*** Opening of Data provided ***

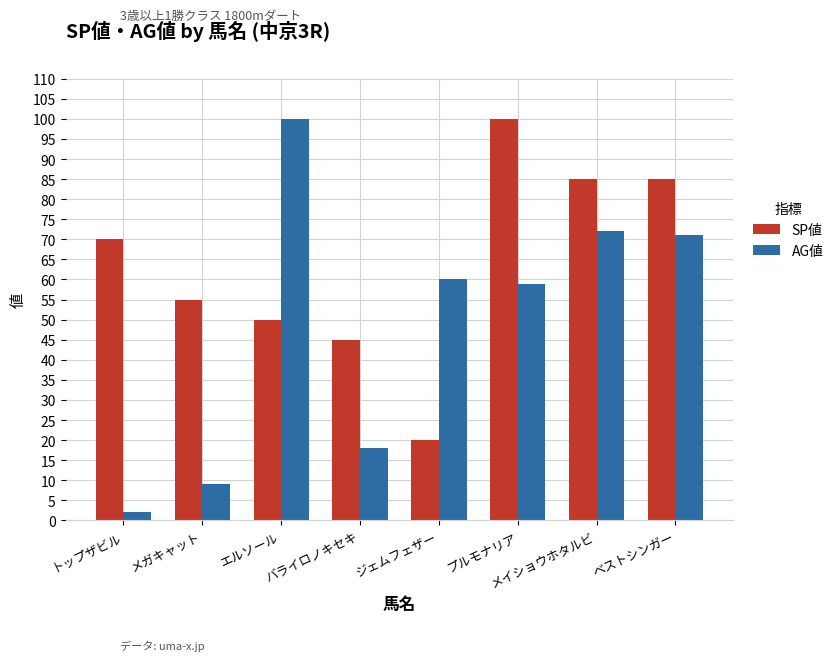

What position from the left is バライロノキセキ?

4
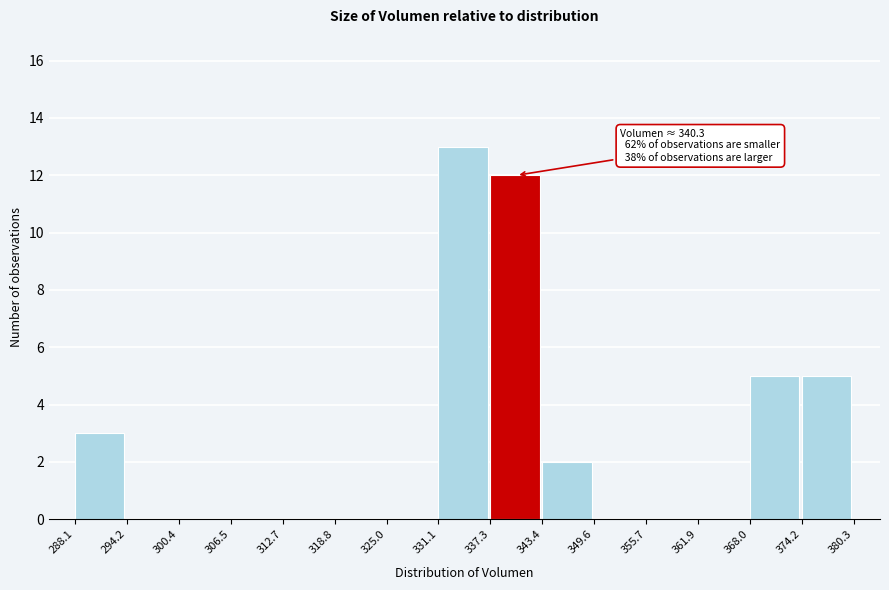

Over which range of the x-axis is the bar tallest?

331.1 to 337.3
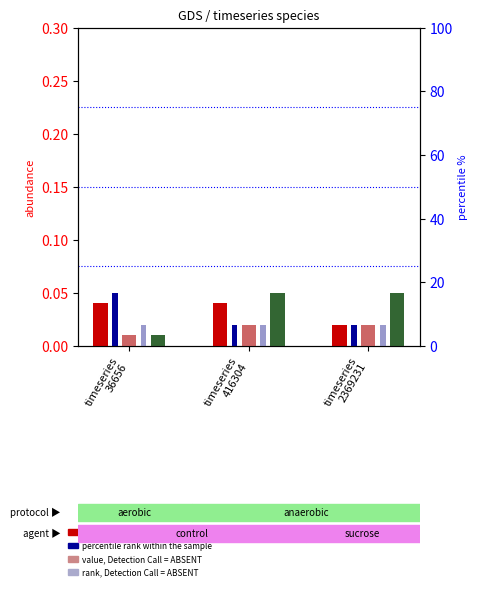

True or false: count (sp6) has a value of 0.1 at timeseries
2369231.

False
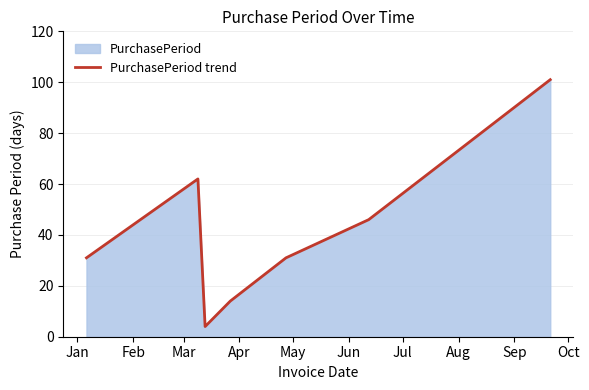

How many lines are shown in the chart?

1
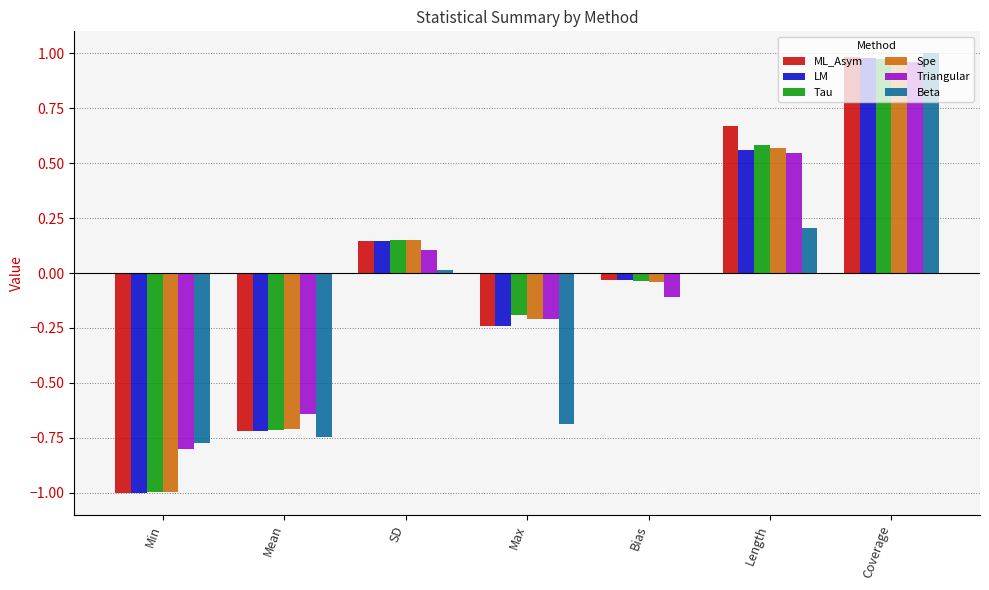

Are the bars horizontal?

No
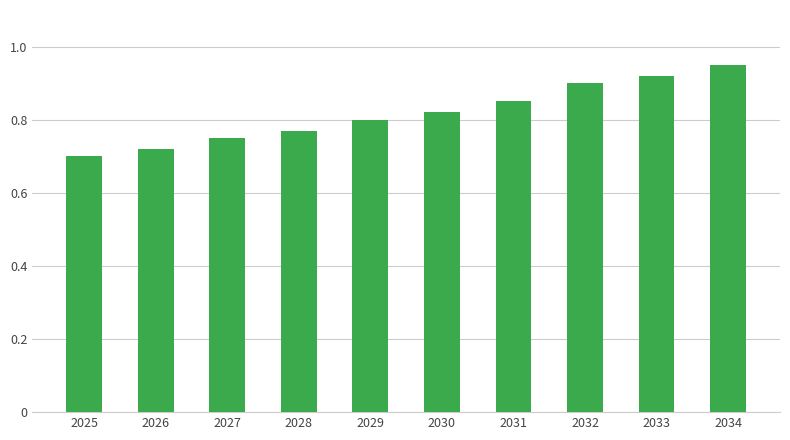

The chart shows a value of 0.7 at 2026. True or false?

True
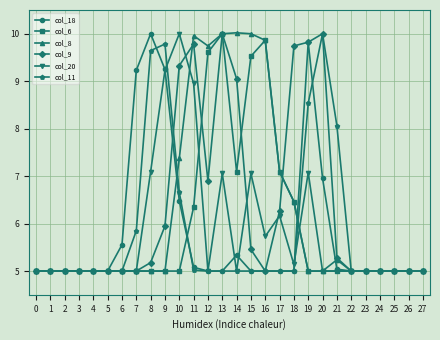

What is the smallest value displayed?

5.0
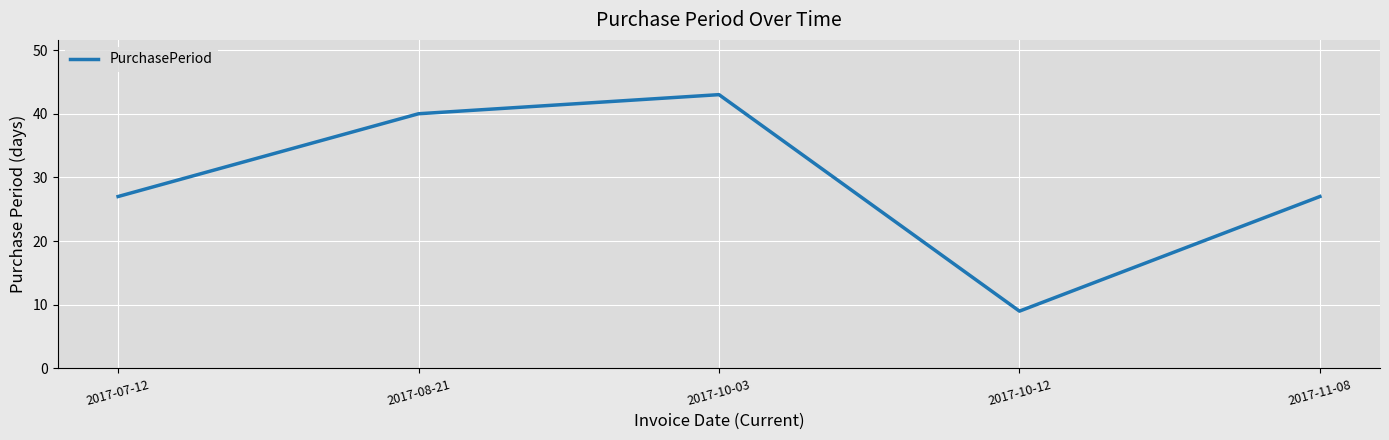

What is the change in value from 2017-07-12 to 2017-10-03?

+16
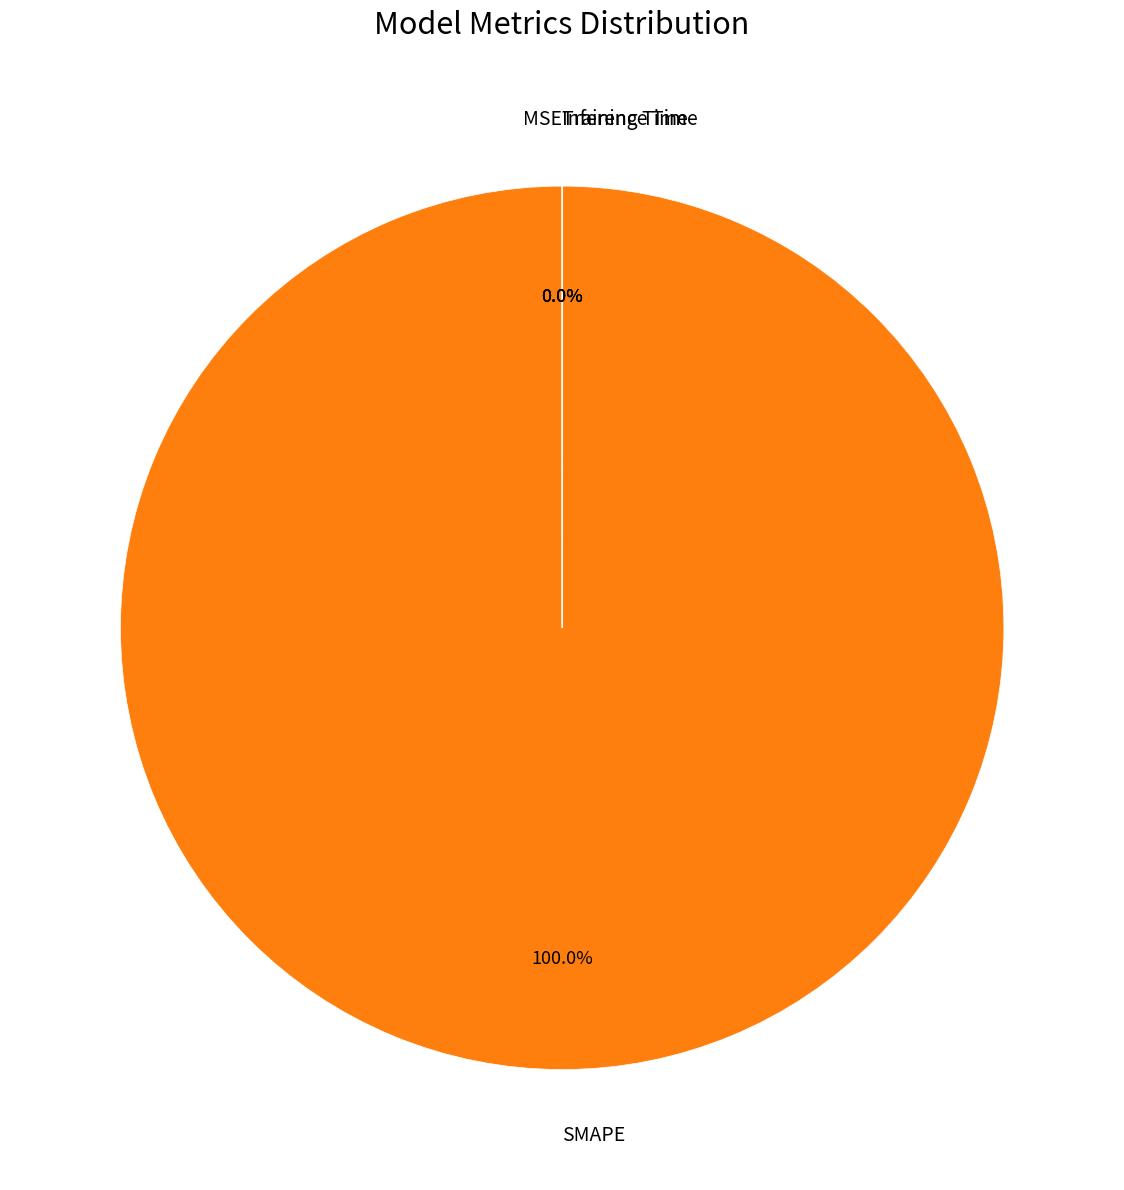

What is the largest slice in the pie chart?

SMAPE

*** Close of Data provided ***

- What you are asked to do -
Reproduce each of the records above word for word, leaving out the pictures.

- Result of this task -
What position from the left is バライロノキセキ?

4

Over which range of the x-axis is the bar tallest?

331.1 to 337.3

True or false: count (sp6) has a value of 0.1 at timeseries
2369231.

False

How many lines are shown in the chart?

1

Are the bars horizontal?

No

The chart shows a value of 0.7 at 2026. True or false?

True

What is the smallest value displayed?

5.0

What is the change in value from 2017-07-12 to 2017-10-03?

+16

What is the largest slice in the pie chart?

SMAPE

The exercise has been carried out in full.